Meneeley, now in his 80s, grew up in Wilkes-Barre, and, at the age of 17, joined the Navy to serve in World War II. He was trained as a medic working with paraplegics.
Upon discharge, he returned to Wilkes-Barre and attended the Murray School of Art and began making frequent trips to New York City.
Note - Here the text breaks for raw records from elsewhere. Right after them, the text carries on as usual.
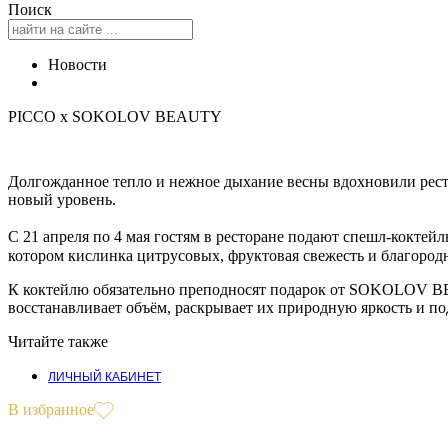
Поиск
Новости
PICCO x SOKOLOV BEAUTY
Долгожданное тепло и нежное дыхание весны вдохновили рес
новый уровень.
С 21 апреля по 4 мая гостям в ресторане подают спешл-коктей
котором кислинка цитрусовых, фруктовая свежесть и благородн
К коктейлю обязательно преподносят подарок от SOKOLOV BEAUT
восстанавливает объём, раскрывает их природную яркость и по
Читайте также
ЛИЧНЫЙ КАБИНЕТ
В избранное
He was recalled for the Korean War, where he served as a Navy photographer at the Philadelphia Naval Hospital.
When discharged, Meneeley moved to Manhattan to attend New York's School of Visual Arts on the Korean GI Bill.
He worked as a photographer for the Museum of Modern Art, meeting, befriending, and being inspired by abstract artists like Franz Kline, Willem de Kooning, and Andy Warhol.
Meneeley retired from documentary photography in 1992. As the rights to his photography belong to his agency, he has never exhibited those photographs.
Meneeley helped to transform the former church into an art gallery. He worked with former Mauch Chunk Times News publisher Gertrude Applebaum, and Martin Shapolsky, husband of Anita Shapolsky.
The gallery was initially renamed the Josiah White Exhibition Center. Following the passing of Martin Shapolsky, Anita Shapolsky continued the work as a foundation.
The exhibit includes several large painted wooden sculptures by Harry Leigh. These minimalist designs typically extend to over 11 feet. Leigh, who will be 80 in a few months, started as a painter, and became taken by sculpture in art school. The exhibits are from his 1960s-era works.
Abstract impressionist paintings by Ernest Briggs and Seymour Boardman from the foundation's collection will be exhibited.
Ryan Hnat curated the show.
The show and the reception is free and the public is invited.